*Your goal:*
Pull out the text of every item below, copying each line word for word and leaving the pictures out.

*Records for this exercise:*
============
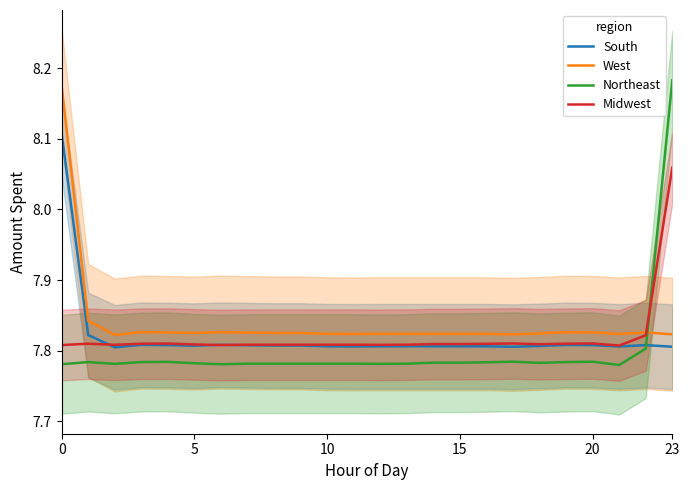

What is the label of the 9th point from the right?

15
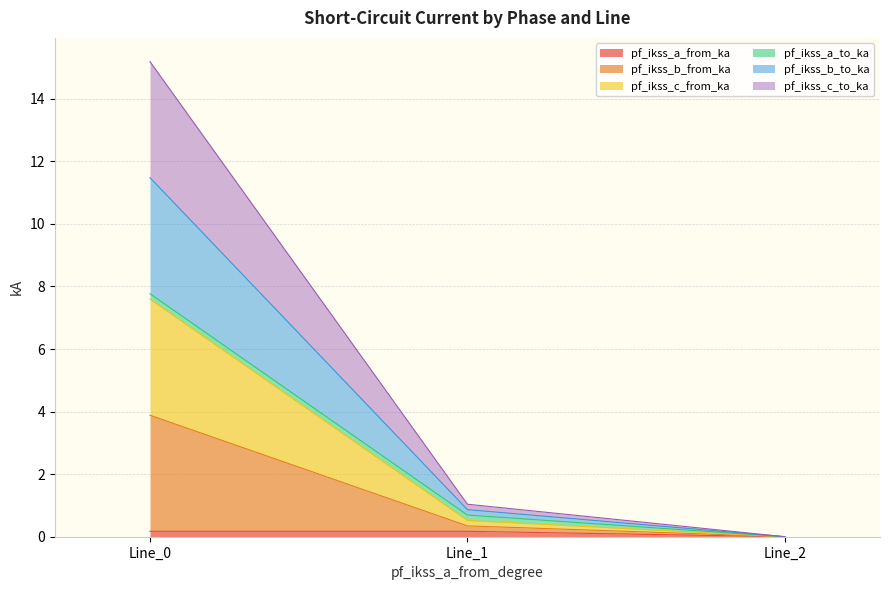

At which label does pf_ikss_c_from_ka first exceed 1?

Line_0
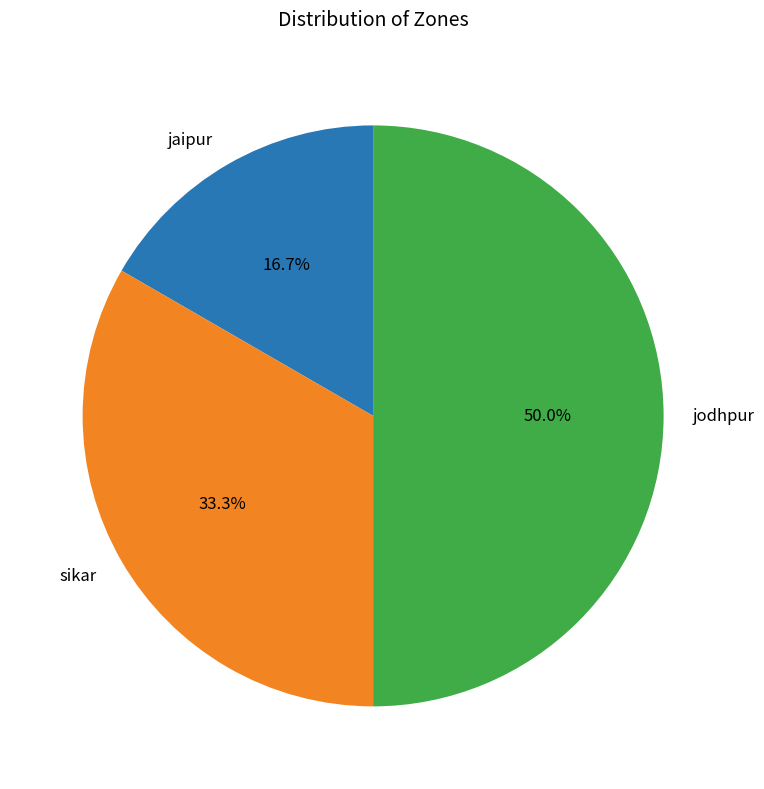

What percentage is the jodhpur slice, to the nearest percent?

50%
============
*Written response:*
What is the label of the 9th point from the right?

15

At which label does pf_ikss_c_from_ka first exceed 1?

Line_0

What percentage is the jodhpur slice, to the nearest percent?

50%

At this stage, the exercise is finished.